*** Block opens ***

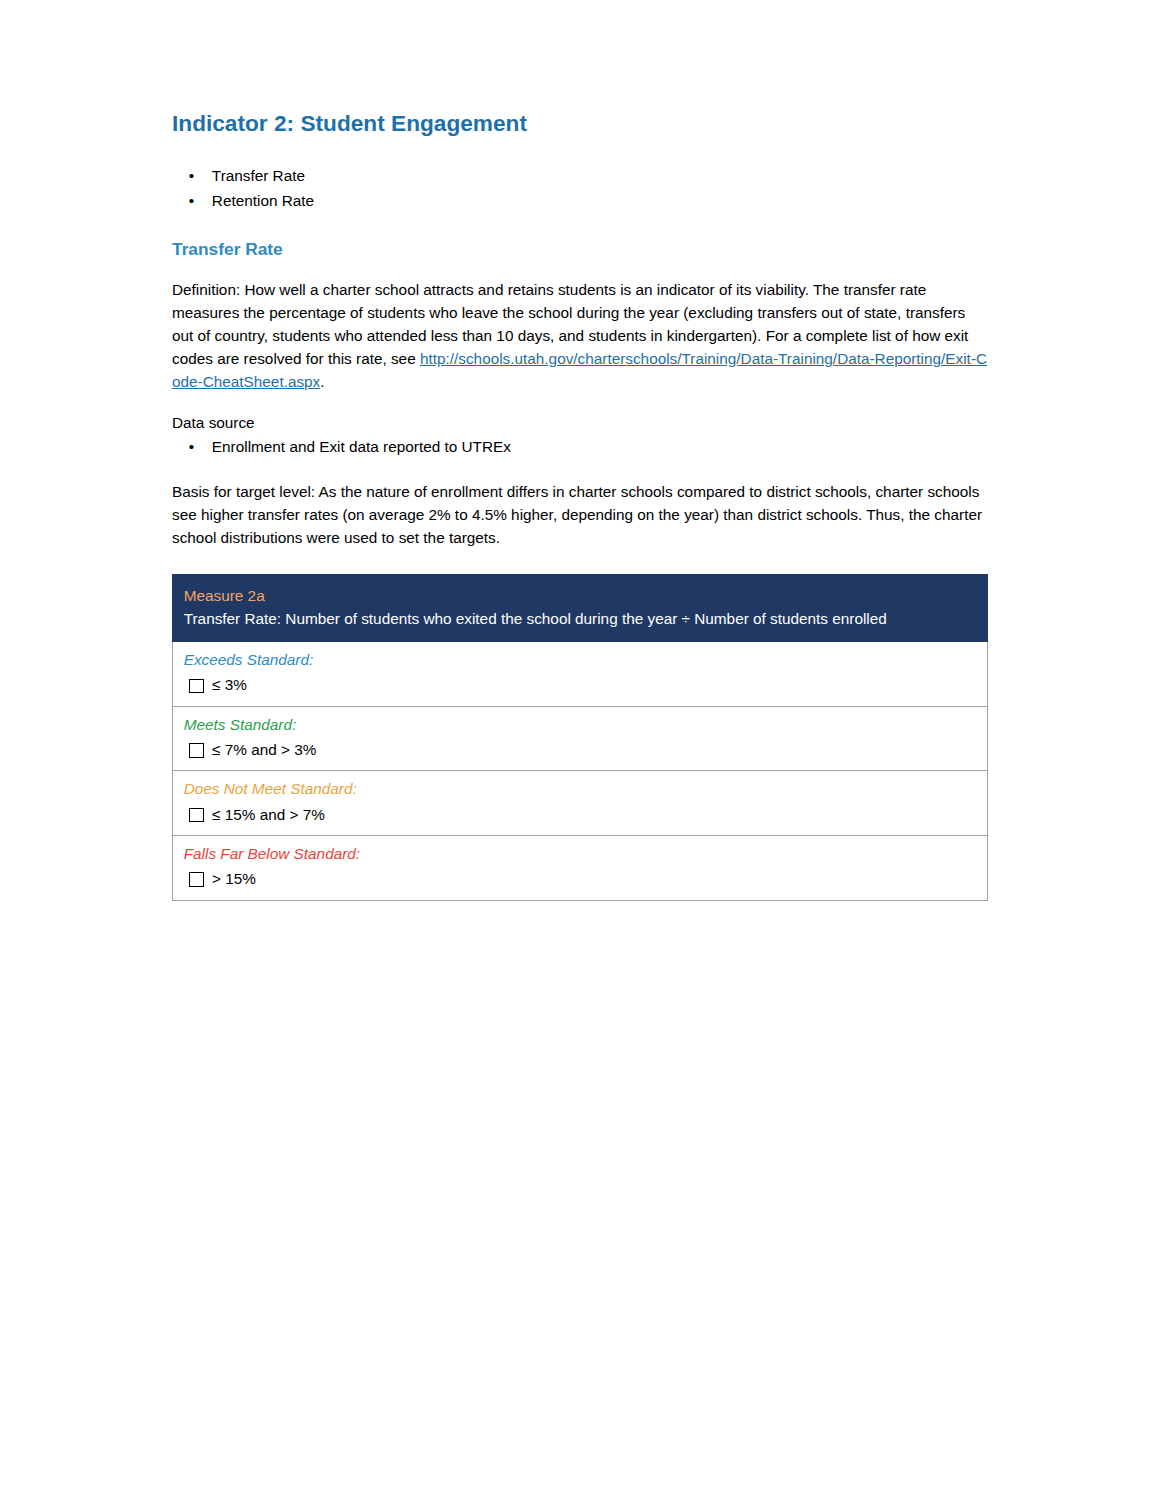Indicator 2: Student Engagement
Transfer Rate
Retention Rate
Transfer Rate
Definition: How well a charter school attracts and retains students is an indicator of its viability. The transfer rate measures the percentage of students who leave the school during the year (excluding transfers out of state, transfers out of country, students who attended less than 10 days, and students in kindergarten). For a complete list of how exit codes are resolved for this rate, see http://schools.utah.gov/charterschools/Training/Data-Training/Data-Reporting/Exit-Code-CheatSheet.aspx.
Data source
Enrollment and Exit data reported to UTREx
Basis for target level: As the nature of enrollment differs in charter schools compared to district schools, charter schools see higher transfer rates (on average 2% to 4.5% higher, depending on the year) than district schools. Thus, the charter school distributions were used to set the targets.
| Measure 2a Transfer Rate: Number of students who exited the school during the year ÷ Number of students enrolled |
| Exceeds Standard: ≤ 3% |
| Meets Standard: ≤ 7% and > 3% |
| Does Not Meet Standard: ≤ 15% and > 7% |
| Falls Far Below Standard: > 15% |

*** Block closes ***

» **The problem**
Copy exactly. Start at the line containing "Basis for target" and continue through the last line of the records.

» **Your solution**
Basis for target level: As the nature of enrollment differs in charter schools compared to district schools, charter schools see higher transfer rates (on average 2% to 4.5% higher, depending on the year) than district schools. Thus, the charter school distributions were used to set the targets.
| Measure 2a Transfer Rate: Number of students who exited the school during the year ÷ Number of students enrolled |
| Exceeds Standard: ≤ 3% |
| Meets Standard: ≤ 7% and > 3% |
| Does Not Meet Standard: ≤ 15% and > 7% |
| Falls Far Below Standard: > 15% |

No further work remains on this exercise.